--- Task goal ---
Range to output from the entries below: the line containing "border-radius:8px; box-shadow:0 0" through the line containing "border:2px solid #14b8a6;". Set it down exactly, ends included, nothing else.

--- Extracted information ---

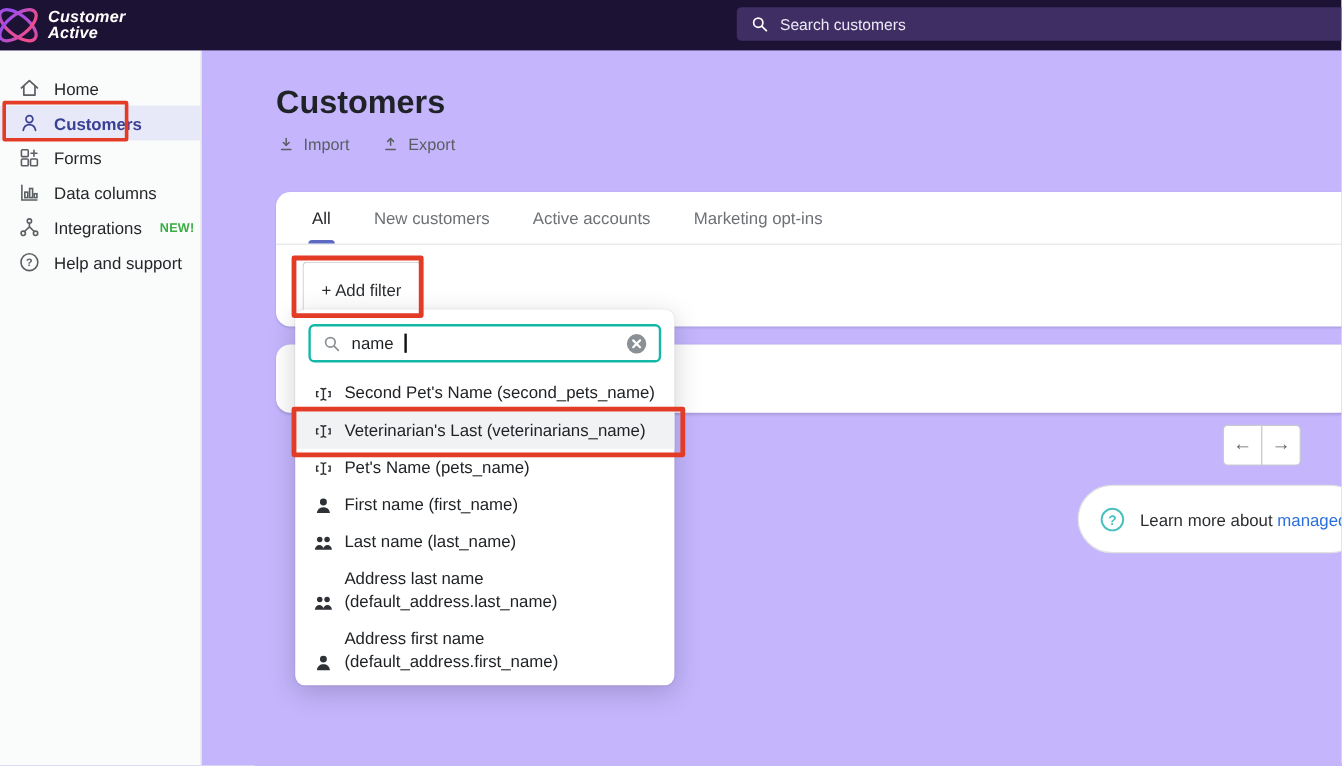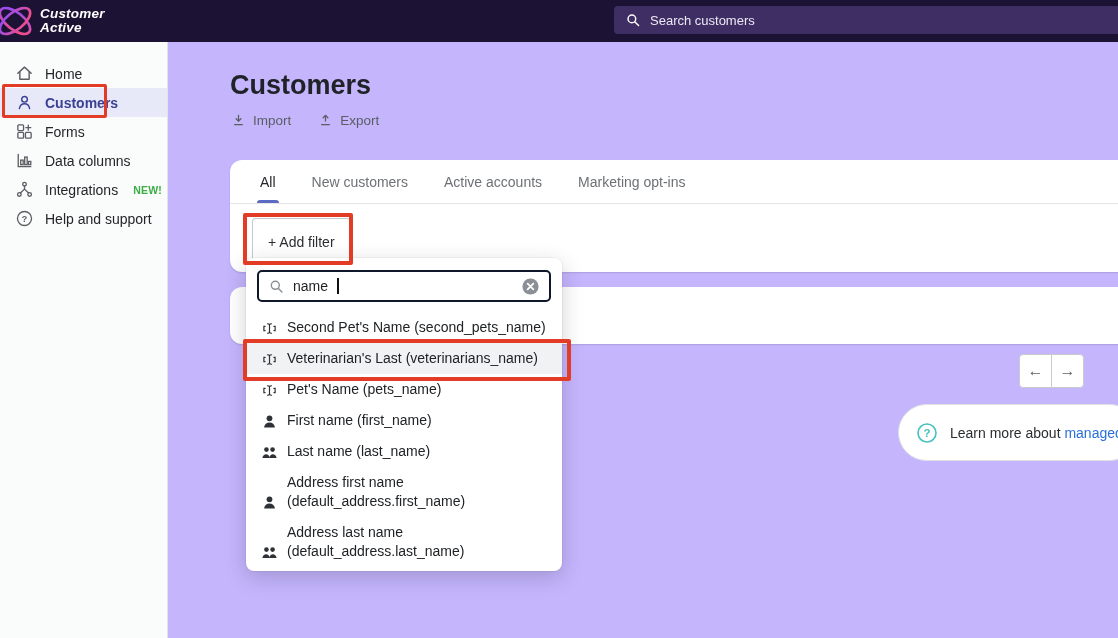--- a/index.html
+++ b/index.html
@@ -68,7 +68,7 @@
   
   .dropdown { position:absolute; left:246px; top:258px; width:316px; height:313px; background:#fff;
               border-radius:8px; box-shadow:0 0 0 1px rgba(0,0,0,.04), 0 6px 22px rgba(0,0,0,.18); z-index:20; }
-  .dd-search { position:absolute; left:11px; right:11px; top:12px; height:32px; border:2px solid #0f172a;
+  .dd-search { position:absolute; left:11px; right:11px; top:12px; height:32px; border:2px solid #14b8a6;
                border-radius:5px; display:flex; align-items:center; padding:0 9px; gap:8px; cursor:text; background:#fff; }
   .dd-search .ic { width:17px; height:17px; display:flex; }
   .dd-search-value { font-size:14px; color:#1d2023; }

--- Worked solution ---
               border-radius:8px; box-shadow:0 0 0 1px rgba(0,0,0,.04), 0 6px 22px rgba(0,0,0,.18); z-index:20; }
-  .dd-search { position:absolute; left:11px; right:11px; top:12px; height:32px; border:2px solid #0f172a;
+  .dd-search { position:absolute; left:11px; right:11px; top:12px; height:32px; border:2px solid #14b8a6;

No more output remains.